Tanks, like mythic dragons, are terrifying to those outside. But on the inside they are the target everyone wants to kill. In 1973, lone Egyptian infantrymen with Soviet "Sagger" missiles more than a mile away could and did kill Israeli tanks. In Cold War West Germany, we looked across the border in Fulda and saw a vast Army of tanks, men with missiles, helicopters, fighters and artillery arrayed to kill us. No one I knew thought we were the terror of the battlefield.
It just reminded me the experience of literature, of all art, is different depending on the experience of the reader. Armor crewmen, tank commanders especially, see the modern battlefield as a massive "kill the tank" game. Some of the most fearsome weapons to our enemies in the current wars were designed as tank killers then used on other targets.
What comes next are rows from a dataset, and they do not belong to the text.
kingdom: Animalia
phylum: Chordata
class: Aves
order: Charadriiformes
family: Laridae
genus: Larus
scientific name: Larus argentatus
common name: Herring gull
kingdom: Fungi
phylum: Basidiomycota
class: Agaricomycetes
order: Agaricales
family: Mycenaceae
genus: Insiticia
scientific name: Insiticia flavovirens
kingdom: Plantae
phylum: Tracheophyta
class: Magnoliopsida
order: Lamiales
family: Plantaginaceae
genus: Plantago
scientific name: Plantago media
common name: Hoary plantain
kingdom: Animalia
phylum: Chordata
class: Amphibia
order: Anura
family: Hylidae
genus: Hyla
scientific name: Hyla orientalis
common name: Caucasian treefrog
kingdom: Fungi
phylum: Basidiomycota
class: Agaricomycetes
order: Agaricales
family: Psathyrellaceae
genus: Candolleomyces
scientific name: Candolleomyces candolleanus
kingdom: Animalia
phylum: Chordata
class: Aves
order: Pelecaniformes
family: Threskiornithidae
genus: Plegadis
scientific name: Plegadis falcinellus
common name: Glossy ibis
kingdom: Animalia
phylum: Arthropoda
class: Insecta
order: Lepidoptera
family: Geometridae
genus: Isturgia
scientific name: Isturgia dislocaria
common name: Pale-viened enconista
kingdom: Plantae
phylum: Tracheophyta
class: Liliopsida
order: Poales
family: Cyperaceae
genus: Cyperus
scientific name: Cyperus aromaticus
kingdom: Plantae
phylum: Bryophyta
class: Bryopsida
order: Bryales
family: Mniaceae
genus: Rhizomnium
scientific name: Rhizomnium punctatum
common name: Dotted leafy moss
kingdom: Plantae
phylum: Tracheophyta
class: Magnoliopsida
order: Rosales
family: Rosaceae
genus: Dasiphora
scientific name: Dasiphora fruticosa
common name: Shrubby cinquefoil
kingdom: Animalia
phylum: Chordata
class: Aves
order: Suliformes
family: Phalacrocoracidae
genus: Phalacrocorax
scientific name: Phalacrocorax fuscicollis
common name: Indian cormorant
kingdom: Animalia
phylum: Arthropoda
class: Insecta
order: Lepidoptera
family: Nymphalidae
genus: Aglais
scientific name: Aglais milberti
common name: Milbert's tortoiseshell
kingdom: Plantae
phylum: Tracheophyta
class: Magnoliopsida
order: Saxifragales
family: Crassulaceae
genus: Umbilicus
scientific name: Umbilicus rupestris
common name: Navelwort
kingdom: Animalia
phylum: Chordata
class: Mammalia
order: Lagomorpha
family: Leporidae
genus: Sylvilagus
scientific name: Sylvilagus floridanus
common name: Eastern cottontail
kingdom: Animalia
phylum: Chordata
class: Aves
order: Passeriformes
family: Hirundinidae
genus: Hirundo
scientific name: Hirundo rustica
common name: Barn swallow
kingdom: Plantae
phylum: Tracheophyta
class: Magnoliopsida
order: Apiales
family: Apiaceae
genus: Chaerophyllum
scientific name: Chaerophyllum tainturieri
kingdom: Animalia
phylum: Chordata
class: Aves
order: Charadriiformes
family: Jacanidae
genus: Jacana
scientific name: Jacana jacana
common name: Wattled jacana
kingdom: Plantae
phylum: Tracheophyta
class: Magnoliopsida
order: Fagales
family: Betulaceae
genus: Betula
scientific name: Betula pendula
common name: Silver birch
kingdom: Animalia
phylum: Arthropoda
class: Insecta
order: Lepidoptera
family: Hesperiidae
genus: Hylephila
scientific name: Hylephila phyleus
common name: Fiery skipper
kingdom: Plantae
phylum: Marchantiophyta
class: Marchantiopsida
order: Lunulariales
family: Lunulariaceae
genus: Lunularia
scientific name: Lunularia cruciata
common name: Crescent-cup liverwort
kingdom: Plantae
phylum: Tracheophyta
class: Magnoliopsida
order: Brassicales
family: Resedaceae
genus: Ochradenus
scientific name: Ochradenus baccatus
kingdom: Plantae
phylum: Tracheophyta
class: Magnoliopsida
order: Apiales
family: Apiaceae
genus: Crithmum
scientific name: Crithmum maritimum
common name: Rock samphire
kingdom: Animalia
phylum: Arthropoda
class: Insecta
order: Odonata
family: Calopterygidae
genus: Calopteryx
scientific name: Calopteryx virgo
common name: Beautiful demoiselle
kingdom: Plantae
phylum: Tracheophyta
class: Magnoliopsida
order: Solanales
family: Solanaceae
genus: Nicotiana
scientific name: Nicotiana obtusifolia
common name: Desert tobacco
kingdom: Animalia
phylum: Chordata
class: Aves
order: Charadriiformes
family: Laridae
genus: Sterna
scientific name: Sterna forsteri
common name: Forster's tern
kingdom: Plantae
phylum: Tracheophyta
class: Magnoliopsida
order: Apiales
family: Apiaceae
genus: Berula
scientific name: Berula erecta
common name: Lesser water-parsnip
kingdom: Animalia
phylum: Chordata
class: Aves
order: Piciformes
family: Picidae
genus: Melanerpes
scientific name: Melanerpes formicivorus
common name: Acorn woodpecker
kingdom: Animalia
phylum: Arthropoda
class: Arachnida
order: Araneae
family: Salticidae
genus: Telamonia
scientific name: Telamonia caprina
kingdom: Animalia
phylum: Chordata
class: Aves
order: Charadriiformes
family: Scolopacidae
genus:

The A-10 Warthog, the most nearly perfect ground attack aircraft in history, was designed around it's tank killer gun. The Apache helicopter has the same design concept--kill tanks with Hellfire missiles and it amazing chain gun. As it turns out if you can kill a tank you can kill other targets. There are youtube videos of Apache helicopters vs. Toyota pickups filled with terrorists caught in the open. The outcome is always the same: Apache 1 Toyota 0.
Anyway, Roth was right to see the modern dragon as terrifying from the outside. But we who are inside the dragon, who see out of our dragon eyes, know the terrors both of seeing a dragon and being a dragon.